EXERCISE INSTRUCTIONS
Repeat the stretch of entries below from the line with "645 429 119375" through the line with "647 527 38156". Include both ends and add nothing.

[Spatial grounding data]
*** Block opens ***
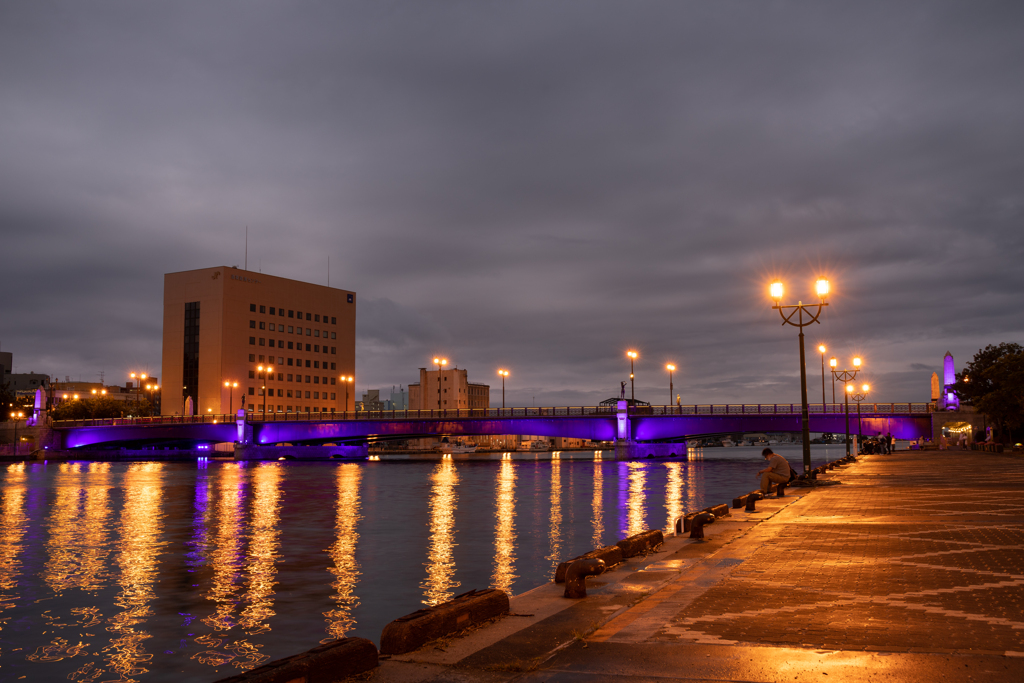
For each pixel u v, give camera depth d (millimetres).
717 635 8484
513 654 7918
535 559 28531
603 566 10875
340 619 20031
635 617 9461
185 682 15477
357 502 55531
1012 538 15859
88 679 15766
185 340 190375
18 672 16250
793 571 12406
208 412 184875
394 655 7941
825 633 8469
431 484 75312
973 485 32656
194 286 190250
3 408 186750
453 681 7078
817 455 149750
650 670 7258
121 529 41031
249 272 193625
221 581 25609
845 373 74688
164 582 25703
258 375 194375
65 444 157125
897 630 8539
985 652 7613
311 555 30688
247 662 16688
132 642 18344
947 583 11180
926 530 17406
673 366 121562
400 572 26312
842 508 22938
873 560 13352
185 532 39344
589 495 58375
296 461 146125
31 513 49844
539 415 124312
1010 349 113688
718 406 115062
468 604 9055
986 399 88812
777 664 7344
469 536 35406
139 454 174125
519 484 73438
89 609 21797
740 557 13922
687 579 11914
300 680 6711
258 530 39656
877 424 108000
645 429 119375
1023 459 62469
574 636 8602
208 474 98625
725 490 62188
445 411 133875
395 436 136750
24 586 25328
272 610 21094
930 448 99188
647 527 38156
*** Block closes ***
*** Block opens ***
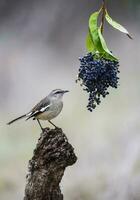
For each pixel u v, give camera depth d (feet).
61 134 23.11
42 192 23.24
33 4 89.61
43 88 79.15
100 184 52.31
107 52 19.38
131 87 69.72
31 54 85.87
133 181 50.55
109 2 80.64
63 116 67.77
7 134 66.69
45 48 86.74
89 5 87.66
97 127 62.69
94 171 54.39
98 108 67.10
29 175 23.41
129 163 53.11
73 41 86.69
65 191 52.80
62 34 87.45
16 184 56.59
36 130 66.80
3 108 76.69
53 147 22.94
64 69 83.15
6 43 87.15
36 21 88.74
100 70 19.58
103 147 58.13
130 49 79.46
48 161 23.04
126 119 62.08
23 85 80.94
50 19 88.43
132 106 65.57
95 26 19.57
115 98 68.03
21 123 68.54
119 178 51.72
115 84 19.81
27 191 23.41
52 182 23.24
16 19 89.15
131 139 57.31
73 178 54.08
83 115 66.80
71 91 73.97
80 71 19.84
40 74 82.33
*** Block closes ***
*** Block opens ***
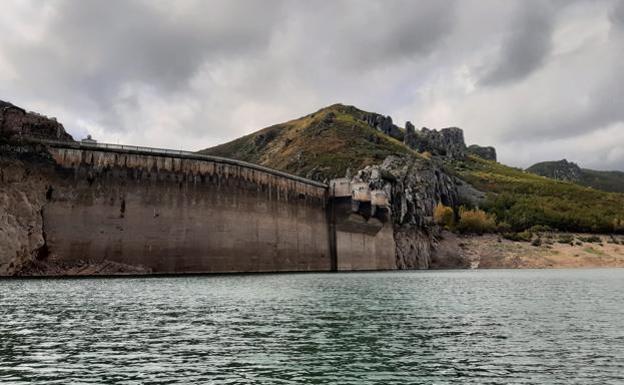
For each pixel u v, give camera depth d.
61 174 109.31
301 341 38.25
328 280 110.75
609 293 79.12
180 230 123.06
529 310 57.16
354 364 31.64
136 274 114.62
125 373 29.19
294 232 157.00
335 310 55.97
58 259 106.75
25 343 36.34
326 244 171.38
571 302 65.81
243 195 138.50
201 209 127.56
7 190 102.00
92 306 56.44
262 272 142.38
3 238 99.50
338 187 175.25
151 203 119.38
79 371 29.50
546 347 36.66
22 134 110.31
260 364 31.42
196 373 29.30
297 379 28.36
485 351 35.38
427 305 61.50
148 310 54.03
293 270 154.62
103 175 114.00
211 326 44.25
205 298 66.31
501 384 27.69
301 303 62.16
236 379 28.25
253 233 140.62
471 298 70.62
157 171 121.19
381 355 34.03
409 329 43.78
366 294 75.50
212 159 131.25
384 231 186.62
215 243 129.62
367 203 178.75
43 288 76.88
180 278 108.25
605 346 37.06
*** Block closes ***
ANSWER TO THIS PROBLEM
645 429 119375
1023 459 62469
574 636 8602
208 474 98625
725 490 62188
445 411 133875
395 436 136750
24 586 25328
272 610 21094
930 448 99188
647 527 38156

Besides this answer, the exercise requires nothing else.